The following syntax are equivalent:

>>> G.has_edge(0, 1)
True
>>> 1 in G[0]  # though this gives KeyError if 0 not in G
True
has_node(n)

Returns True if the graph contains the node n.

Identical to n in G

Parameters

n (node) –

Examples

>>> G = nx.path_graph(3)  # or DiGraph, MultiGraph, MultiDiGraph, etc
>>> G.has_node(0)
True

It is more readable and simpler to use

>>> 0 in G
True
index_generator()[source]

Generate indices for the nodes of self.

Set the to_indices and to_points attribute of self with points- to-indices and indices-to-points dictionaries, respectively. Indices are generated using the built-in sorted function (in case of macronodes, the central/integer coordinates are sorted).

is_directed()

Returns True if graph is directed, False otherwise.

is_lc_equivalent(graph2, clifford_form='tensor')[source]

Check if two EGraphs are LC equivalent, and return the Clifford operation if so. Implemented as in arXiv:quant-ph/0405023.

Parameters
  • graph2 (EGraph) – the graph to check Clifford equivalence against.

  • clifford_form

    a string describing the output form of local Clifford operation, if it exists.

    If ‘tensor’ (default), produce a list of length n of 2x2 numpy arrays corresponding

    to single-qubit tensor factors.

    If ‘global’, return a single 2nx2n numpy array corresponding to the global operator

    acting on all n qubits.

Returns

whether the states are LC equivalent, and if they are, the local

Clifford output according to ‘clifford_form’ specification.

Return type

(bool, numpy.array)
:::::
• **INSTRUCTIONS FOR THE TASK**:
Copy out the entire graph method documentation word for word. The data that follows comes from a separate source.

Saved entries
:::::
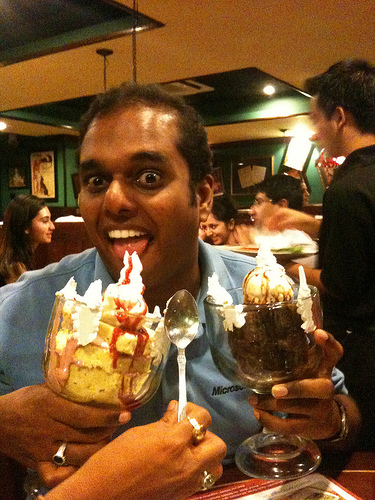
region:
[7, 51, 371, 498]
A man holding two ice cream sundaes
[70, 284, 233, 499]
A woman's hand holding a spoon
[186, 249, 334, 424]
A chocolate brownie with vanilla ice cream and whipped cream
:::::
• **OUTPUT FOR THIS TASK**:
The following syntax are equivalent:

>>> G.has_edge(0, 1)
True
>>> 1 in G[0]  # though this gives KeyError if 0 not in G
True
has_node(n)

Returns True if the graph contains the node n.

Identical to n in G

Parameters

n (node) –

Examples

>>> G = nx.path_graph(3)  # or DiGraph, MultiGraph, MultiDiGraph, etc
>>> G.has_node(0)
True

It is more readable and simpler to use

>>> 0 in G
True
index_generator()[source]

Generate indices for the nodes of self.

Set the to_indices and to_points attribute of self with points- to-indices and indices-to-points dictionaries, respectively. Indices are generated using the built-in sorted function (in case of macronodes, the central/integer coordinates are sorted).

is_directed()

Returns True if graph is directed, False otherwise.

is_lc_equivalent(graph2, clifford_form='tensor')[source]

Check if two EGraphs are LC equivalent, and return the Clifford operation if so. Implemented as in arXiv:quant-ph/0405023.

Parameters
  • graph2 (EGraph) – the graph to check Clifford equivalence against.

  • clifford_form

    a string describing the output form of local Clifford operation, if it exists.

    If ‘tensor’ (default), produce a list of length n of 2x2 numpy arrays corresponding

    to single-qubit tensor factors.

    If ‘global’, return a single 2nx2n numpy array corresponding to the global operator

    acting on all n qubits.

Returns

whether the states are LC equivalent, and if they are, the local

Clifford output according to ‘clifford_form’ specification.

Return type

(bool, numpy.array)